## Required action
Only a slice of the listing below is wanted. Retype the lines from the one containing "By clicking submit, I acknowledge I have read" through the one containing "and accepted the Privacy Policy.", exactly, both ends included.

## Given records

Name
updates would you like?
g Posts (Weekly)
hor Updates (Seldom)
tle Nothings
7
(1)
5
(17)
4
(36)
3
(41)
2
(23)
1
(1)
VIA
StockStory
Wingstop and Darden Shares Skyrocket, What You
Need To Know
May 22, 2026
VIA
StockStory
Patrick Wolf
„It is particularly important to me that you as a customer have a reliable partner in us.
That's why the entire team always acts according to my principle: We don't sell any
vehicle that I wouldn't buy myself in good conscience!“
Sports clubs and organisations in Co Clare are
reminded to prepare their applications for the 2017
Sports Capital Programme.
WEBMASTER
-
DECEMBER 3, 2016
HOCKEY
* * *
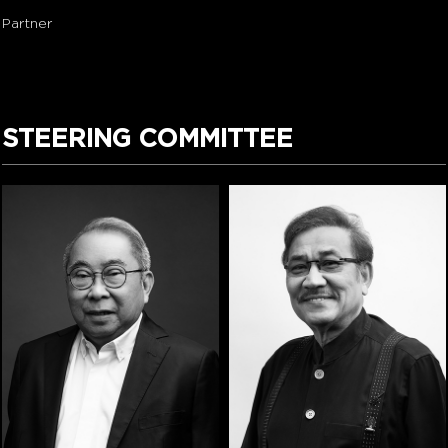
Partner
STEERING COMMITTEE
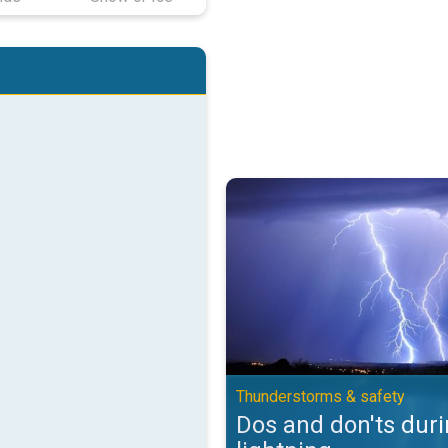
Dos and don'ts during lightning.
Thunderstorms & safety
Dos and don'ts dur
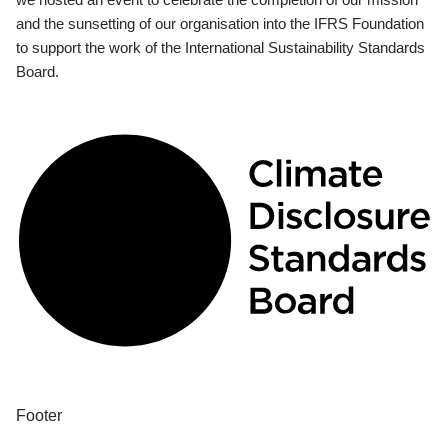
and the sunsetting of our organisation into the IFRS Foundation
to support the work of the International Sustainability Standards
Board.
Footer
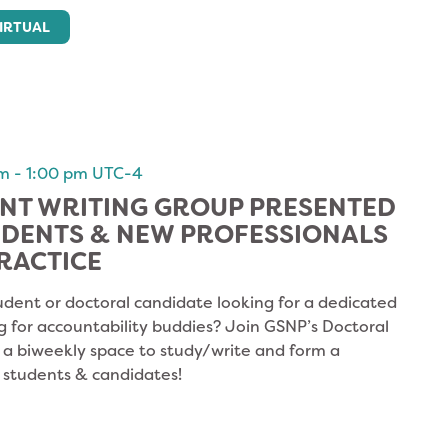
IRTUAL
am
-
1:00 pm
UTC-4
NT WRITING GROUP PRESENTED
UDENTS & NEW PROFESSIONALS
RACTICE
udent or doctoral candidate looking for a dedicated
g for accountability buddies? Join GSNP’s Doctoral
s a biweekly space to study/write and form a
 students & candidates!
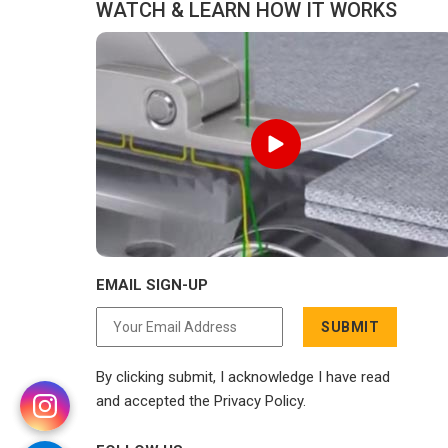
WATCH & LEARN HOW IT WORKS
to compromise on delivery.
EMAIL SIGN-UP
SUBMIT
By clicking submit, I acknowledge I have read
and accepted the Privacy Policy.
...
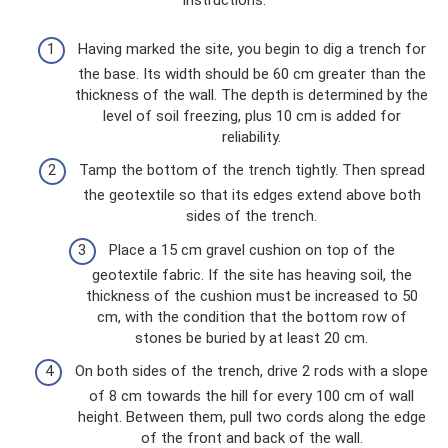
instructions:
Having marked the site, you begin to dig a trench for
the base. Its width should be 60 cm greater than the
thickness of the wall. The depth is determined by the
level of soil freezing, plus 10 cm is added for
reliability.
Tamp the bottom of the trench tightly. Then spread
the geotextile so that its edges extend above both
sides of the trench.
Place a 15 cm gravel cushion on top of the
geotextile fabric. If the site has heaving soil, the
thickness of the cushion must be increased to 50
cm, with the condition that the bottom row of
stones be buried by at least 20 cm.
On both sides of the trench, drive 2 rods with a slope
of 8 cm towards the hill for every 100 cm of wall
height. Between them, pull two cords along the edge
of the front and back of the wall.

## Solution for this task
By clicking submit, I acknowledge I have read
and accepted the Privacy Policy.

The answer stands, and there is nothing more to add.